- Occupation: Affiliated Research Professor

= Leonid Perlovsky =

American computer scientist

Leonid Perlovsky is an Affiliated Research Professor at Northeastern University. His research involves cognitive algorithms and modeling of evolution of languages and cultures.

He served as professor at Novosibirsk State University and New York University, and participated as a principal in commercial startups developing tools for text understanding, biotechnology, and financial predictions. He has published more than 320 papers and 10 book chapters and authored three books, including Neural Networks and Intellect, Oxford University Press, 2000 (currently in the 3rd printing) and two books with Springer in 2007. He serves as associate editor for IEEE Transactions on Neural Networks, Editor-at-Large for New Mathematics and Natural Computation and Editor-in-Chief for Physics of Life Reviews. In 2016, Perlovsky was appointed as a Professor at St. Petersburg Peter the Great Polytechnic University.He has received national and international awards including the IEEE Distinguished Member of Boston Section Award 2005; the US AFRL Charles Ryan Memorial Award for Basic Research, 2007; the 2007 Gabor Award, the top engineering award from the International Neural Network Society; and the 2007 John McLucas Award, the highest US Air Force award for science.

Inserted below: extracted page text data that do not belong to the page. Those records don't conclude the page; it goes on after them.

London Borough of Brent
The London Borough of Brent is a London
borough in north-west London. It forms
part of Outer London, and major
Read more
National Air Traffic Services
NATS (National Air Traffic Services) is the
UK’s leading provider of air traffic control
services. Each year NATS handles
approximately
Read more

His current research interests include modeling mechanisms of the mind: neural modeling fields, knowledge instinct, aesthetic emotions, cognitive dissonance, emotions of beautiful and sublime, language, language evolution, emotionality of languages, language and cognition, evolution of languages and cultures, symbols as psychological processes, evolution of consciousness, languages, and cultures, mathematical intelligence and art, role of music in evolution of consciousness and cultures, science and religion, including scientific explanations for the role of sacred values in the workings of the mind, and why religious teleology is equivalent to scientific causality.